** start of Extracted material **

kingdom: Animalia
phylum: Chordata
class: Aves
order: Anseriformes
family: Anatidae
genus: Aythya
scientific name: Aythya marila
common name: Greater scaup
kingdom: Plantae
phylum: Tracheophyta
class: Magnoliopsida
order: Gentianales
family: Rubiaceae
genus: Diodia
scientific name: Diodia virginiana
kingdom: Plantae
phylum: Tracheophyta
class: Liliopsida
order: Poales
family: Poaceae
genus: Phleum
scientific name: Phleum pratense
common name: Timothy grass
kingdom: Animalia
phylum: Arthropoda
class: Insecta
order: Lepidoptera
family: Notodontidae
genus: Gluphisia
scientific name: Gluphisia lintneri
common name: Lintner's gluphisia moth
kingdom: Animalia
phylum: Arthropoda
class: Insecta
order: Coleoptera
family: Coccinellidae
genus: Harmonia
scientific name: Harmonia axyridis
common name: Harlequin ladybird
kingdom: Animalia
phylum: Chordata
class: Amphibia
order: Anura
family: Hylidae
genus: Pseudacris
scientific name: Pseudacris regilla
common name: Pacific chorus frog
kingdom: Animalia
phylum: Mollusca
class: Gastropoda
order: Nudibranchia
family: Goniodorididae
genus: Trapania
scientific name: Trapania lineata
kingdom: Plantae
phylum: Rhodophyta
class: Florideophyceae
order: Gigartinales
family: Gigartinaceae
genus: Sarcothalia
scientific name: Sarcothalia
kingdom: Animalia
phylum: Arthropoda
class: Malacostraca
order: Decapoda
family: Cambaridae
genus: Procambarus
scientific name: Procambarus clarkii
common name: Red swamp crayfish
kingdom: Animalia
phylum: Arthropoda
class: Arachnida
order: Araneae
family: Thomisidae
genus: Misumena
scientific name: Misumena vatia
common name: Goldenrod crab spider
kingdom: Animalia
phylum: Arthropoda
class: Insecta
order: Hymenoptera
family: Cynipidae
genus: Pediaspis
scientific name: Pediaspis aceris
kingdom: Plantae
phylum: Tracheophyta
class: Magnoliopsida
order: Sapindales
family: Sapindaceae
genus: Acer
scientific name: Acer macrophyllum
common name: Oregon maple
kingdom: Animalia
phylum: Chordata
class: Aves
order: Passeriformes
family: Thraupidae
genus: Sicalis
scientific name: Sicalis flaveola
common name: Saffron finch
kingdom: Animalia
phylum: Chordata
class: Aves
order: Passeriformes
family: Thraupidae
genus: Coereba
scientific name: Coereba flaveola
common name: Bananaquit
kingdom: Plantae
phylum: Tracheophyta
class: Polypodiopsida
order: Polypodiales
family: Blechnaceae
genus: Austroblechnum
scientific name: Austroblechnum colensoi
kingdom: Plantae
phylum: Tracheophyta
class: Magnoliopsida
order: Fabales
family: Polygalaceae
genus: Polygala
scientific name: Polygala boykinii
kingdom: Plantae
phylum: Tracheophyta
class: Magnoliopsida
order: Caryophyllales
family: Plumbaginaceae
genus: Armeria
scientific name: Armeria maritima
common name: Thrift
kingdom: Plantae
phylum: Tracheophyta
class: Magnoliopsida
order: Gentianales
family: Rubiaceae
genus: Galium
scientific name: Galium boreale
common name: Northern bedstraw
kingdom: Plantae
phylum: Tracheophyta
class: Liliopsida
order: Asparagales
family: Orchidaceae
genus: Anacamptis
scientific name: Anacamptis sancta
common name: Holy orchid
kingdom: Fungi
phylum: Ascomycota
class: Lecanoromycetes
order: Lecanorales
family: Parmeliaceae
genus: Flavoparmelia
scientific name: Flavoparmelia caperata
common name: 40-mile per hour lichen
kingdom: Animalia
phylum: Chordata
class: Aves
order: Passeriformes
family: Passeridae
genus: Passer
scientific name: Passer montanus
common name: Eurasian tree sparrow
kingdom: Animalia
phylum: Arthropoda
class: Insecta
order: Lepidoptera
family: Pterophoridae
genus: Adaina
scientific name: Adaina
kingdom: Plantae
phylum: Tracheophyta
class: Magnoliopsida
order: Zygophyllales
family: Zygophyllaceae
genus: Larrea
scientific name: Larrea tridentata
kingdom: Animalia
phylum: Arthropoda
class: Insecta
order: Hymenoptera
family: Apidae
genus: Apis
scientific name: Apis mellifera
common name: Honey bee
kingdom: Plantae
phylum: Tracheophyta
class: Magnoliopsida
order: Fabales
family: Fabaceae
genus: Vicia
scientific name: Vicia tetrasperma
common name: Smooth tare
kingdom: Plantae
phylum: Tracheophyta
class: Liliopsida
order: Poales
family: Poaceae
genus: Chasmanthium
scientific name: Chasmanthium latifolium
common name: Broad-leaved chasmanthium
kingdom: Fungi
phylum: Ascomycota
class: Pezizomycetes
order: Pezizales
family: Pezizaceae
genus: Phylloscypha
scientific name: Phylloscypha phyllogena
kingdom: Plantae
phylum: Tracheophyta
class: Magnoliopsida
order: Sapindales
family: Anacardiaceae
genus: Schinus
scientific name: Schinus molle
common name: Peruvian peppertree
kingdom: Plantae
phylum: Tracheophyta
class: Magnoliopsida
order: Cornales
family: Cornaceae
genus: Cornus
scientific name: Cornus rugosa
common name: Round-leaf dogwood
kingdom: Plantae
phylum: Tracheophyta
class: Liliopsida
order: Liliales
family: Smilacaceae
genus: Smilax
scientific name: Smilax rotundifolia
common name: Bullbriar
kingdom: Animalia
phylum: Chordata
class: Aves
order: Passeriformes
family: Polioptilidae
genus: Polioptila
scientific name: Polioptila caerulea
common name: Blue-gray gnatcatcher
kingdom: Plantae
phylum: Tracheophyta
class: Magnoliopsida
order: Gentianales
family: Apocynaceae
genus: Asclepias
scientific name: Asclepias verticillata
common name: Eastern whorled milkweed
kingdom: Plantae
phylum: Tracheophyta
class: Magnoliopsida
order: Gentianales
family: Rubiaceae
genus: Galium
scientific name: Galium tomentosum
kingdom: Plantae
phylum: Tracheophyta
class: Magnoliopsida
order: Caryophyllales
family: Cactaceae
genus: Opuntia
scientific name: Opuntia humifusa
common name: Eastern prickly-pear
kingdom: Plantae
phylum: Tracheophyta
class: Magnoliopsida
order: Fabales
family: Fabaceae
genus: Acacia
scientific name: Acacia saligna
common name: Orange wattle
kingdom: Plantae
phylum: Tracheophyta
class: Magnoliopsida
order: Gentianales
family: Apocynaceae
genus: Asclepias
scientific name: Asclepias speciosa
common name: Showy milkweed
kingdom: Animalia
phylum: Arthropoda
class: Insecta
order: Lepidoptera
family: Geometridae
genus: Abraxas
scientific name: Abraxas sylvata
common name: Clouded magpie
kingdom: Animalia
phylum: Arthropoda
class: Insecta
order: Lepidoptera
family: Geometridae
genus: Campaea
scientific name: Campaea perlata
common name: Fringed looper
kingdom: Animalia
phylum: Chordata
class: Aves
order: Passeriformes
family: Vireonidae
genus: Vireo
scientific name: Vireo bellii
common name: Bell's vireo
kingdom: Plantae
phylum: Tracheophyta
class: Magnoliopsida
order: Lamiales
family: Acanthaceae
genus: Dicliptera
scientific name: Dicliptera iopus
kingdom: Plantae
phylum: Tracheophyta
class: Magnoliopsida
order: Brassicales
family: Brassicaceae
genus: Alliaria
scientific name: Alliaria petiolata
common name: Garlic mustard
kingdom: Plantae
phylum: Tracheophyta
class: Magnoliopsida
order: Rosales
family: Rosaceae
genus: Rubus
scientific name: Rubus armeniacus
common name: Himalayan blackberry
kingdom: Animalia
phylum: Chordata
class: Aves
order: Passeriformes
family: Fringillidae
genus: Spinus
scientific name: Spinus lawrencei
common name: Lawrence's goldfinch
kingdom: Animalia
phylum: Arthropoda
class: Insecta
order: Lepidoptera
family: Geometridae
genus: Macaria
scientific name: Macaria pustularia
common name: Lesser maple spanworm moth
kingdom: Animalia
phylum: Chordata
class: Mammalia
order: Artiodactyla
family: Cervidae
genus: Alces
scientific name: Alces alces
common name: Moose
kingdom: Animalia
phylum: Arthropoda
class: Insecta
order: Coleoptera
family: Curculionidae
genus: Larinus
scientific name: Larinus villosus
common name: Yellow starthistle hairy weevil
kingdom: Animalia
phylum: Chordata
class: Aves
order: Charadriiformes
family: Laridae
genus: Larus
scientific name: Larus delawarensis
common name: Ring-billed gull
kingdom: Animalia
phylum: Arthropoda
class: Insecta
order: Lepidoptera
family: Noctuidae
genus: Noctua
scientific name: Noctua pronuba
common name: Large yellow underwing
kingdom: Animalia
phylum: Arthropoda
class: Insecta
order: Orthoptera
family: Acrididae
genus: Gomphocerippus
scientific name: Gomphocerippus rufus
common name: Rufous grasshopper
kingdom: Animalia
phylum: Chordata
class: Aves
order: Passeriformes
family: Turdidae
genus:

** end of Extracted material **

▶ [Instructions for the task]
Print the lines from the one containing "common name: Honey bee" through the one containing "scientific name: Schinus molle", copying both of those and everything between them word for word.

▶ [Solution]
common name: Honey bee
kingdom: Plantae
phylum: Tracheophyta
class: Magnoliopsida
order: Fabales
family: Fabaceae
genus: Vicia
scientific name: Vicia tetrasperma
common name: Smooth tare
kingdom: Plantae
phylum: Tracheophyta
class: Liliopsida
order: Poales
family: Poaceae
genus: Chasmanthium
scientific name: Chasmanthium latifolium
common name: Broad-leaved chasmanthium
kingdom: Fungi
phylum: Ascomycota
class: Pezizomycetes
order: Pezizales
family: Pezizaceae
genus: Phylloscypha
scientific name: Phylloscypha phyllogena
kingdom: Plantae
phylum: Tracheophyta
class: Magnoliopsida
order: Sapindales
family: Anacardiaceae
genus: Schinus
scientific name: Schinus molle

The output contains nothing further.